After a poor first season, "Parks and Recreation" rebounded with a very strong sophomore outing and was one of last year's best comedies. Could it get even better?

After a poor first season, "Parks and Recreation" rebounded with a very strong sophomore outing and was one of last year's best comedies. Could it get even better?

Well, after an unjust midseason return, I'm happy to report that the third season's first few episodes are just as good as the best stuff from Season 2, if not better.

Last season ended with state auditors Ben (Adam Scott) and Chris (Rob Lowe) closing the parks office because of budget cuts, and this season picks up when the office has reopened a couple of months later.

In an amusing sequence, Leslie (Amy Poehler) gleefully rounds up her crew, and they head back to work kind of. Because of a funding shortage, they'll be acting merely as paper-pushers. And running a two-team basketball league for kids.

The league offers some particularly great laughs as the series' two best characters - Chris Pratt's Andy and Nick Offerman's Ron Swanson - serve as coaches. Ron takes a full-on Bob Knight approach, while Andy is completely disorganized.

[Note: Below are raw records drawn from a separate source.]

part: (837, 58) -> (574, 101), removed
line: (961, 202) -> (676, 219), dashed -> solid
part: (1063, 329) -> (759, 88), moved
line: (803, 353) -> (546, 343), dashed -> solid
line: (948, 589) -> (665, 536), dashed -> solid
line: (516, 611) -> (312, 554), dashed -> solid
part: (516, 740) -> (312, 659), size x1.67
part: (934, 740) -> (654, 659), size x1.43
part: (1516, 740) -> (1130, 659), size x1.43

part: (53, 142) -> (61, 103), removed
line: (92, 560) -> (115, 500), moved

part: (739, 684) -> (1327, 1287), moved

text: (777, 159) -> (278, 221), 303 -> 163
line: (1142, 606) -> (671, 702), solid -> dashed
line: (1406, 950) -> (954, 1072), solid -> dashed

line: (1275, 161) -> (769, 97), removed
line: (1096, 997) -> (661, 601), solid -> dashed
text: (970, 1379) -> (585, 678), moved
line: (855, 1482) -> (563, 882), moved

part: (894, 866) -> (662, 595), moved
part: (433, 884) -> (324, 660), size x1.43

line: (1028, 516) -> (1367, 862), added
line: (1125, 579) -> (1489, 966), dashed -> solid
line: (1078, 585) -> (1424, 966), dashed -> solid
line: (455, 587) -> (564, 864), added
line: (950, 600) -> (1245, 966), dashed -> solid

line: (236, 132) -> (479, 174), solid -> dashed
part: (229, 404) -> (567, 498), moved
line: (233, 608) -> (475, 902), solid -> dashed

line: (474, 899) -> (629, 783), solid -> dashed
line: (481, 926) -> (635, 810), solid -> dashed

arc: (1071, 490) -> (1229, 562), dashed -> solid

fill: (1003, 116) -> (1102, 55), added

But by far the most surprising aspect is reoccurring guest stars Scott and Lowe. If you enjoyed these characters last season, you'll love them here. Lowe probably isn't for everyone, but I find him utterly hilarious as the "most positive person ever," and Scott's straight man plays nicely off him and the rest of the cast.

Later episodes are just as hysterical as the first, with Ron and Andy teaming up again, the parks office getting attacked by the flu, and the return of Ron and Tammy - this time with (spoiler alert) cornrows.